- Genre: Drama; Science fiction;
- Based on: Great Schools of Dune by Brian Herbert; Kevin J. Anderson; ; Dune by Frank Herbert;
- Developed by: Diane Ademu-John; Alison Schapker;
- Showrunner: Alison Schapker
- Starring: Emily Watson; Olivia Williams; Travis Fimmel; Jodhi May; Sarah-Sofie Boussnina; Chloe Lea; Chris Mason; Shalom Brune-Franklin; Mark Strong; Jade Anouka; Edward Davis; Josh Heuston; Faoileann Cunningham; Aoife Hinds; Mark Addy;
- Music by: Volker Bertelmann
- Country of origin: United States
- Original language: English
- No. of seasons: 1
- No. of episodes: 6

Production
- Executive producers: Diane Ademu-John; Alison Schapker; Jon Spaihts; Scott Z. Burns; Matthew King; John Cameron; Brian Herbert; Byron Merritt; Kim Herbert; Jordan Goldberg; Mark Tobey; Anna Foerster; John Shiban;
- Producers: Kevin J. Anderson; Bryan H. Carroll; Angela LaManna;
- Production locations: Hungary; Jordan;
- Cinematography: Pierre Gill
- Running time: 58–80 minutes
- Production companies: Wandering Jew Productions; Herbert Properties, Inc.; Flying Life; Legendary Television;

Original release
- Network: HBO
- Release: November 17, 2024 – present

= Dune: Prophecy =

American television series

Dune: Prophecy is an American science fiction television series developed by Diane Ademu-John and Alison Schapker, with Schapker serving as showrunner and writer. Set in Frank Herbert's Dune universe, the series focuses on the origins of the Bene Gesserit, a powerful social, religious, and political force whose members possess superhuman powers and abilities after undergoing years of intense physical and mental conditioning. Dune: Prophecy is a prequel to the Denis Villeneuve films Dune (2021) and Dune: Part Two (2024), taking place approximately 10,000 years earlier. It draws upon, but is set after, the Great Schools of Dune novel trilogy (2012–2016) by Brian Herbert and Kevin J. Anderson.

» **Work to do**
- 1) List every production company named in the Dune: Prophecy entry.
- 2) Summarize the Dune: Prophecy entry in two sentences.
The lines after this point are drawn from a different source.

» **Data listing**
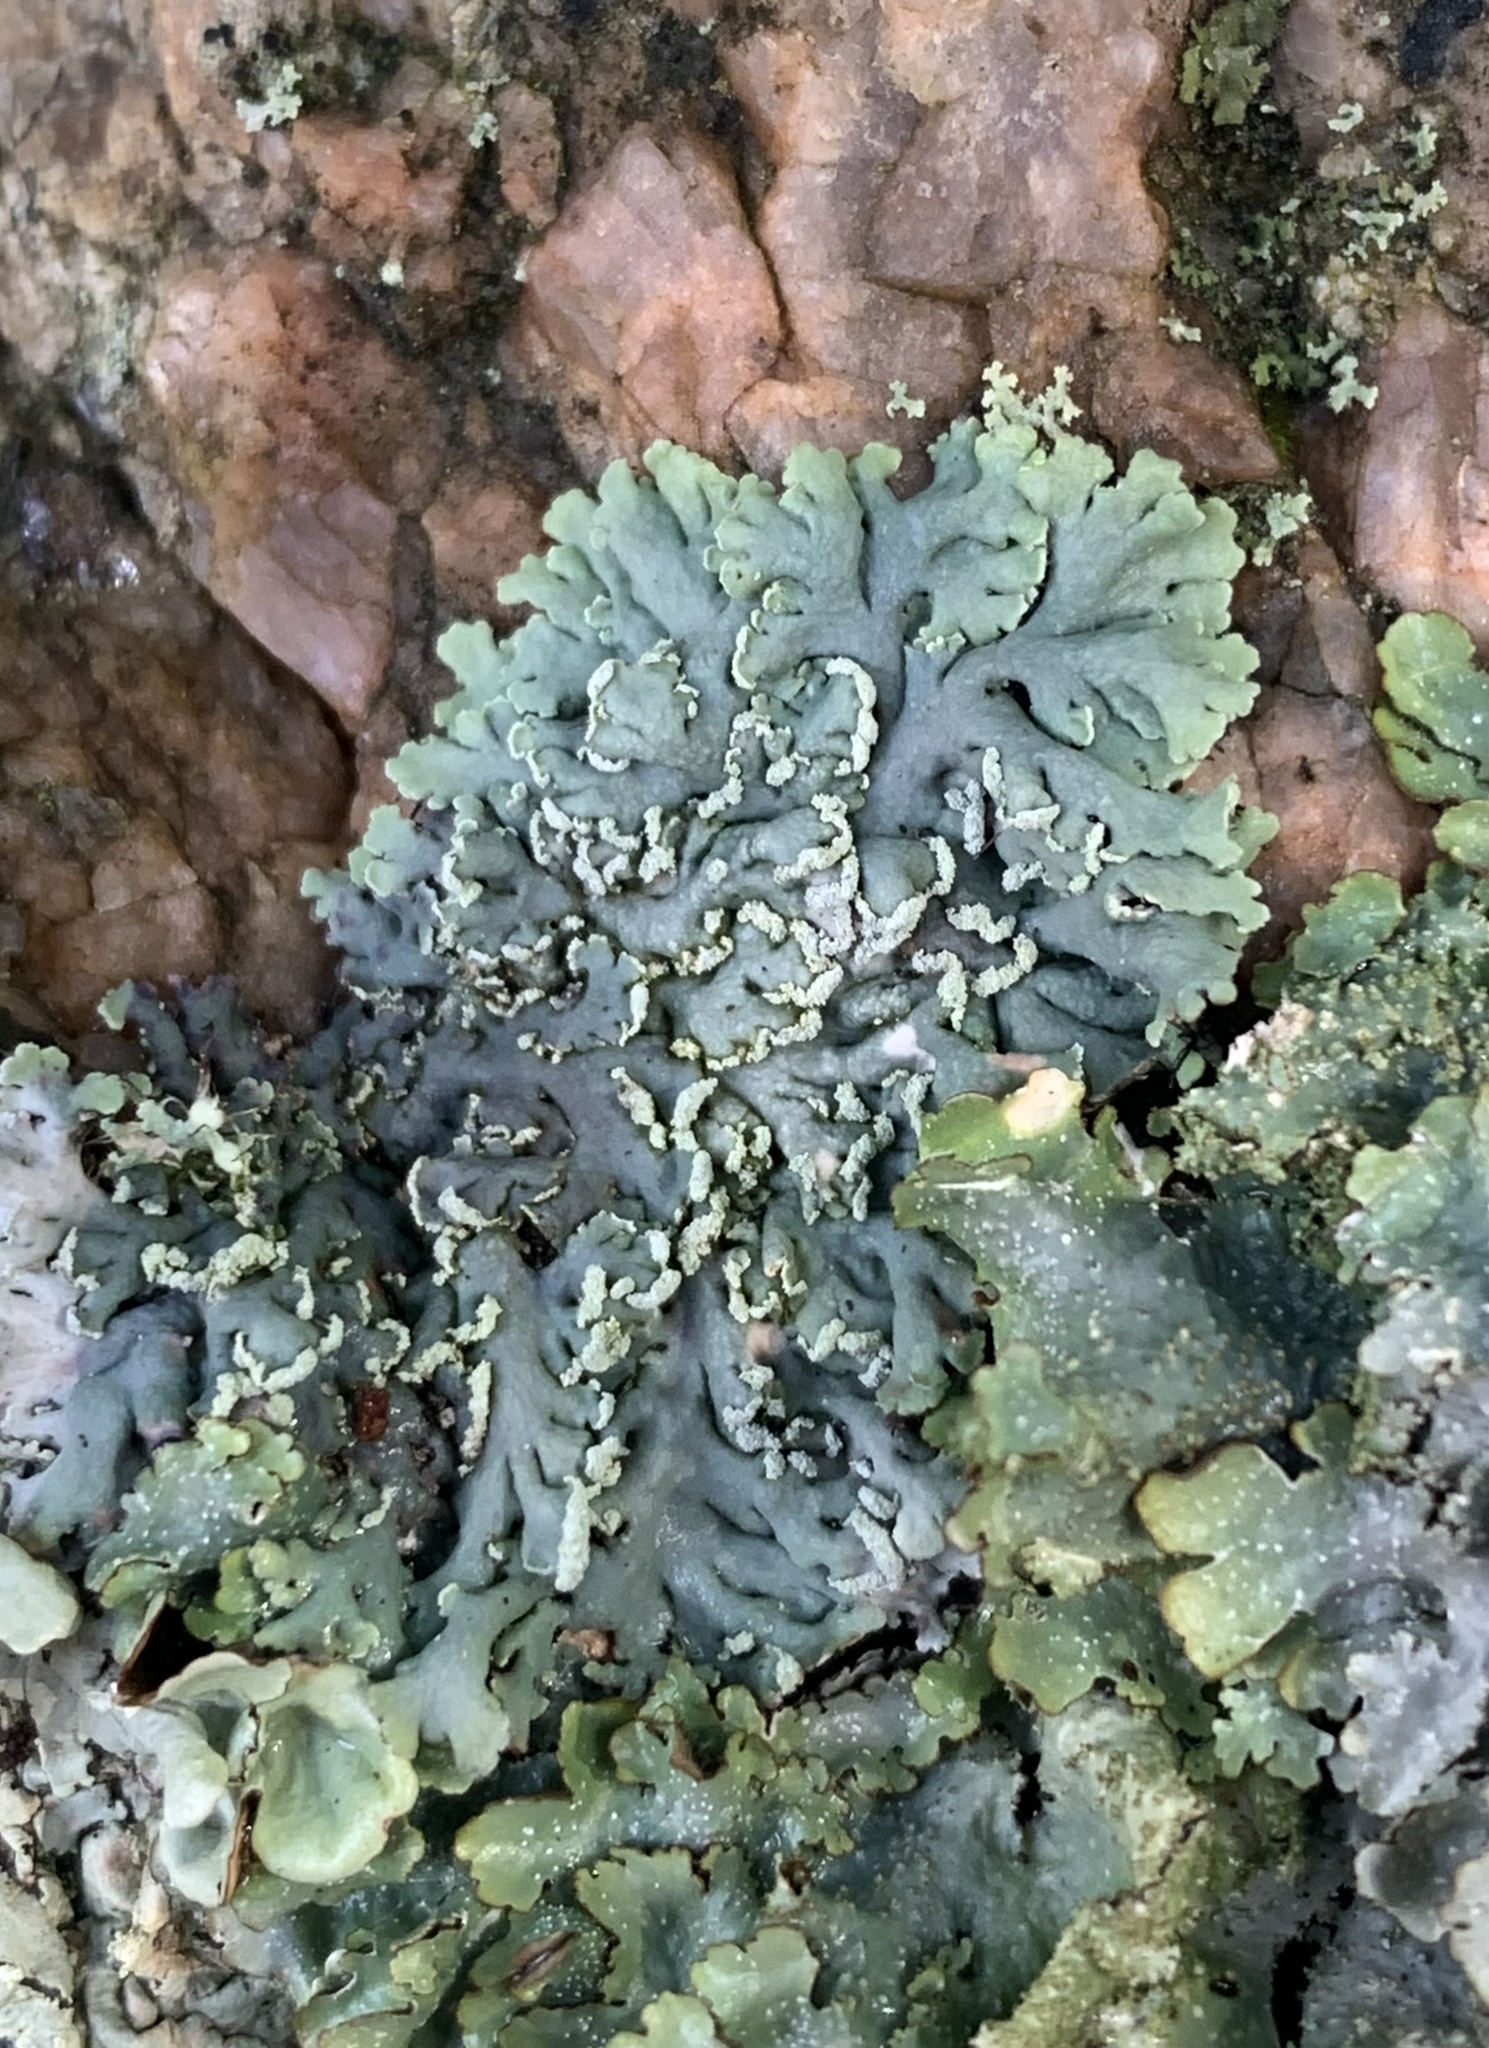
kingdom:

==

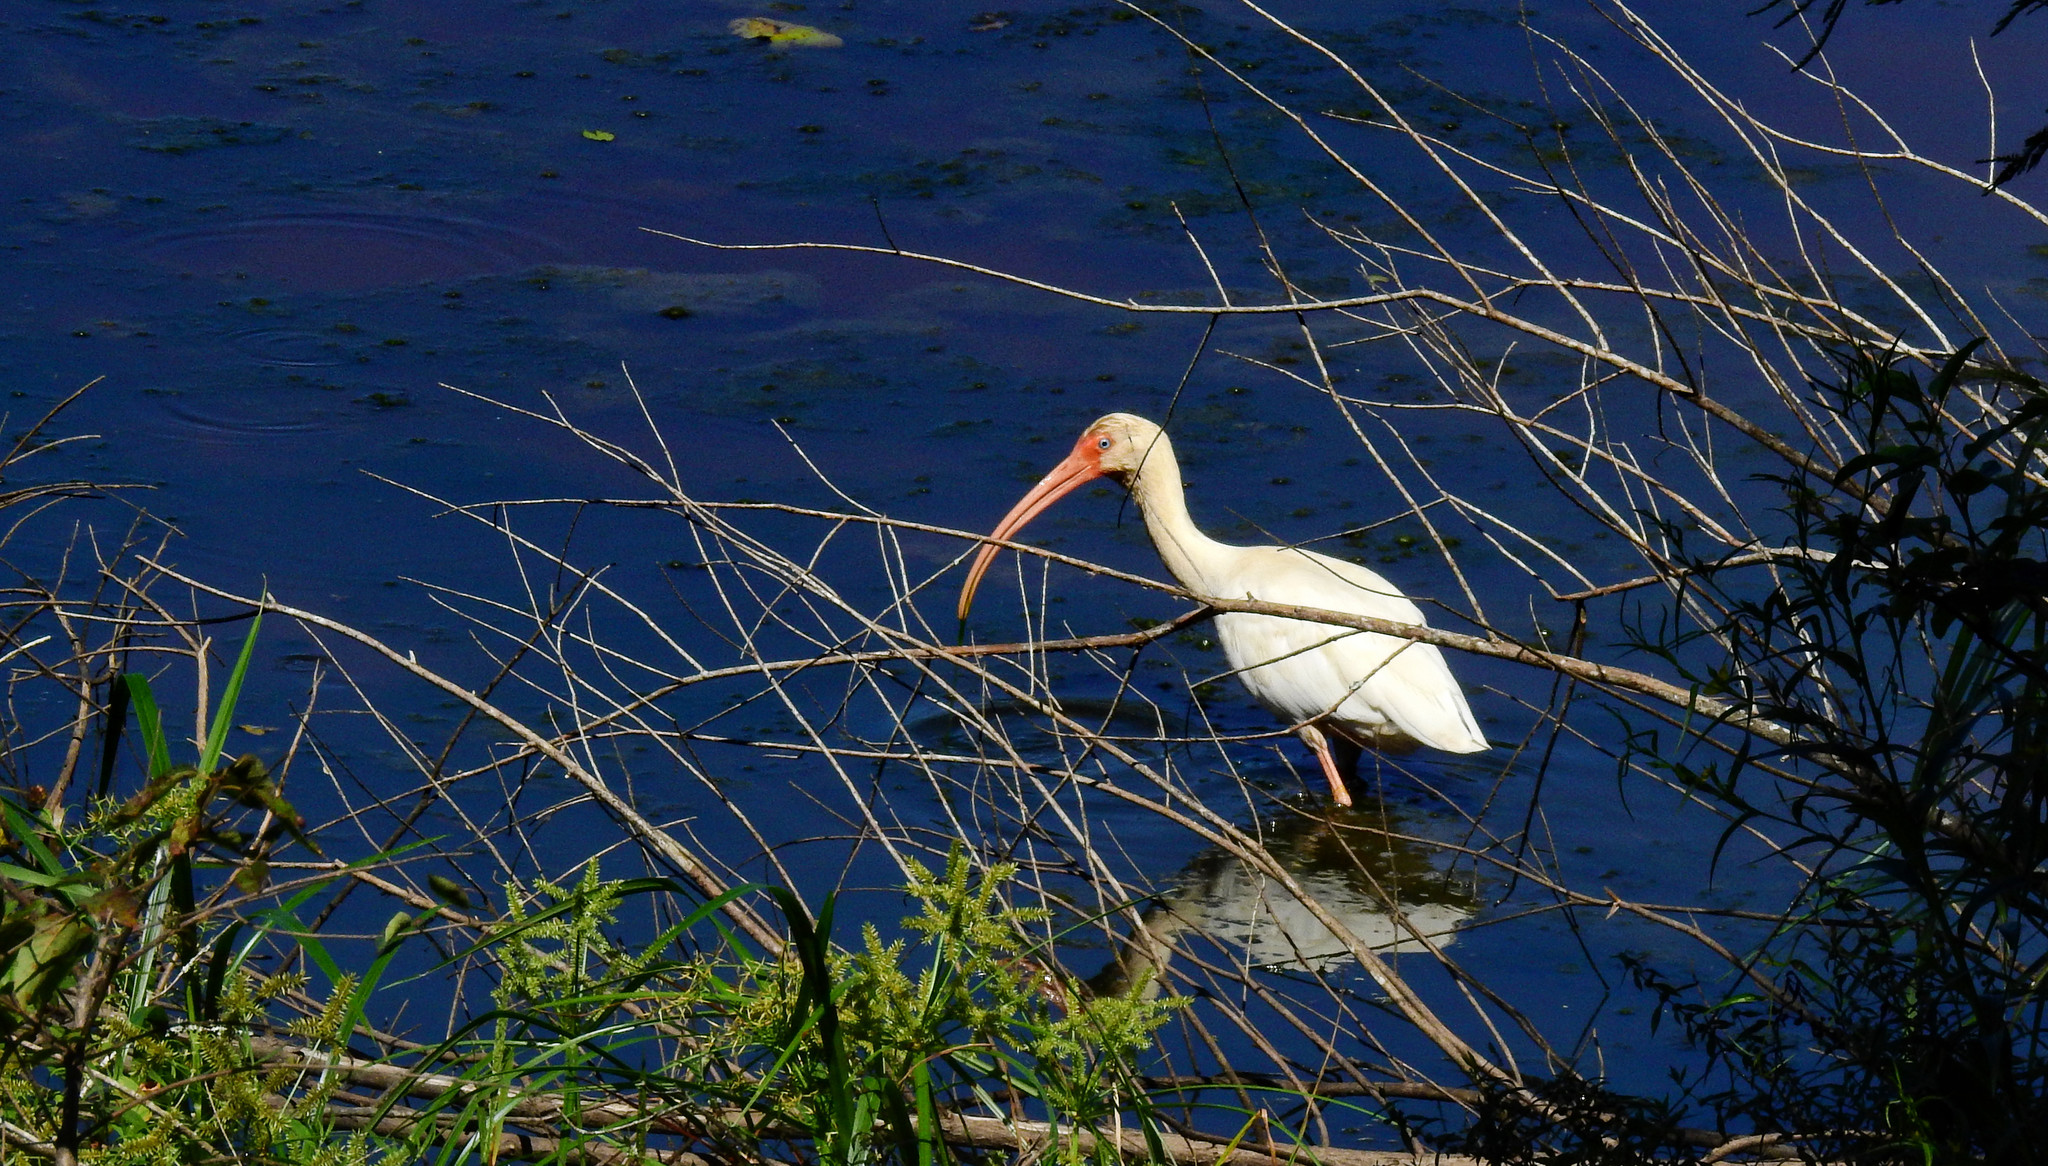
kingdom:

==

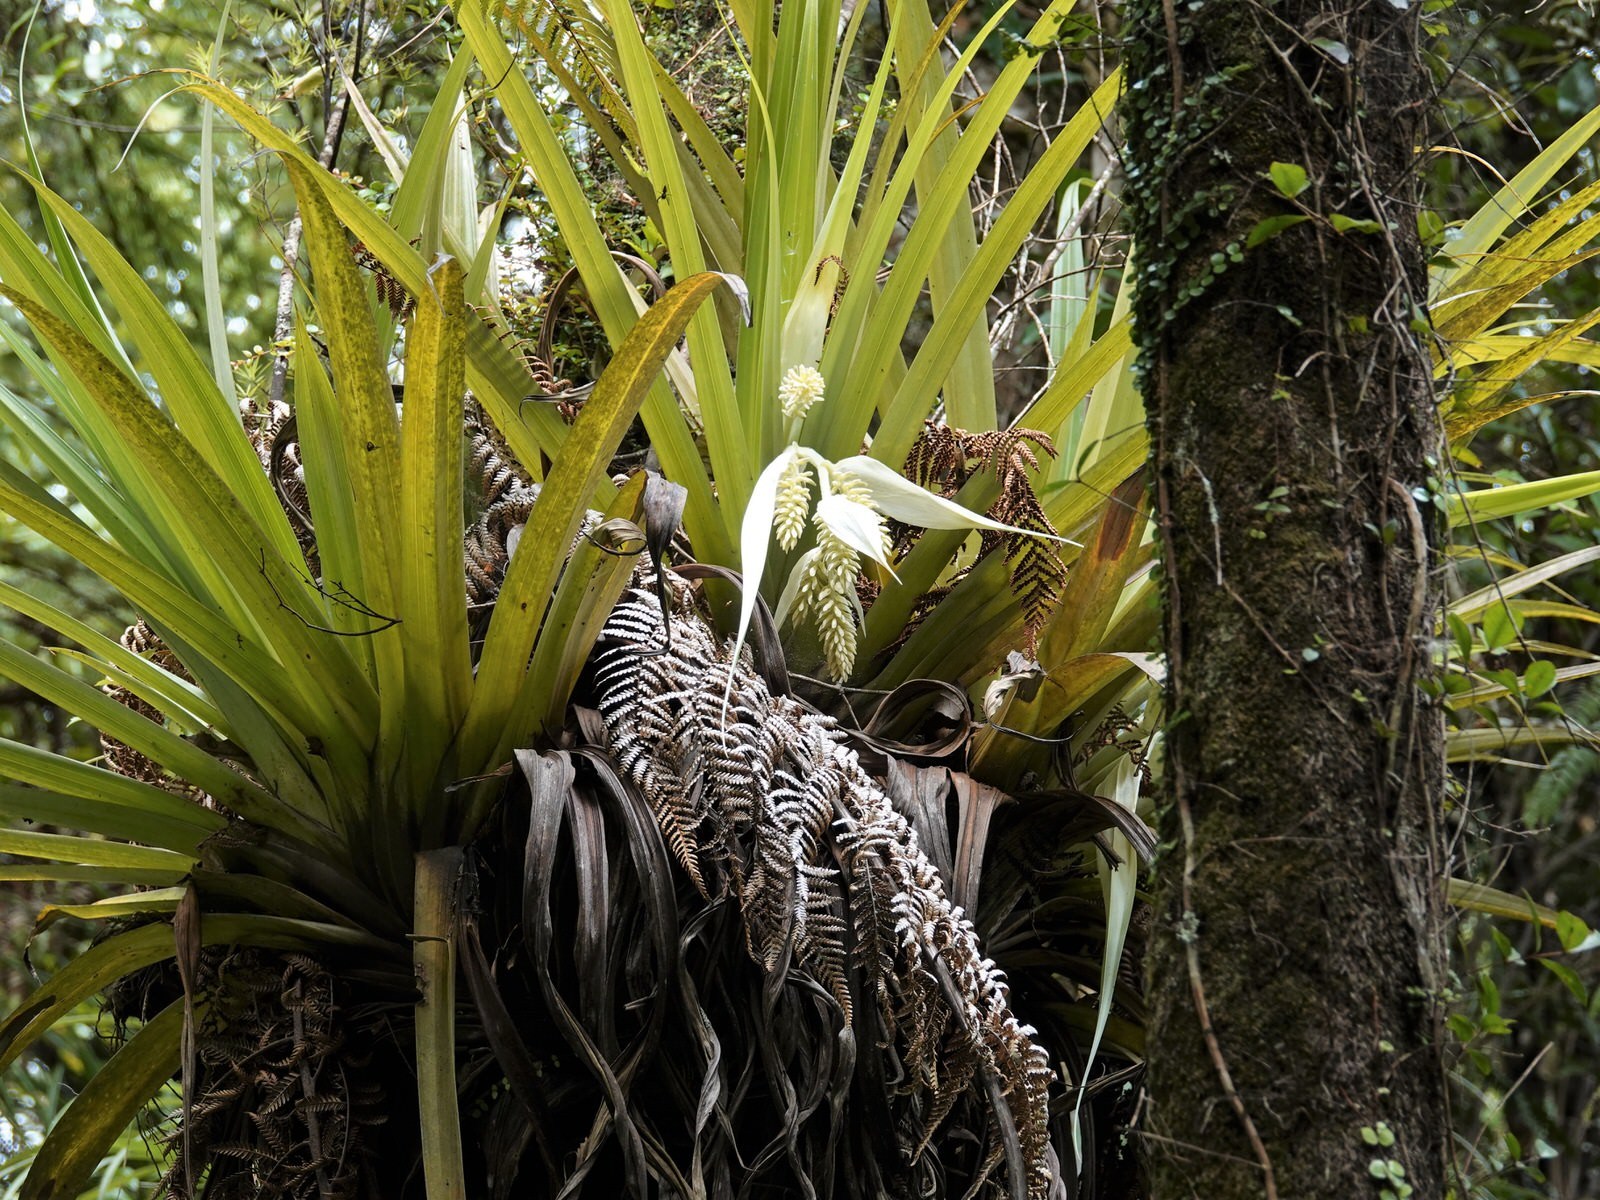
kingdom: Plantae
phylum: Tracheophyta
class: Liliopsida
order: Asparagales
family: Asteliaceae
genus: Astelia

» **Results of the tasks**
- 1) Wandering Jew Productions; Herbert Properties, Inc.; Flying Life; Legendary Television

- 2) Dune: Prophecy is an American science fiction television series developed by Diane Ademu-John and Alison Schapker, released on HBO from November 17, 2024, that focuses on the origins of the Bene Gesserit within Frank Herbert's Dune universe. It is a prequel to Denis Villeneuve's films Dune (2021) and Dune: Part Two (2024), set approximately 10,000 years earlier, and it draws on the Great Schools of Dune trilogy by Brian Herbert and Kevin J. Anderson.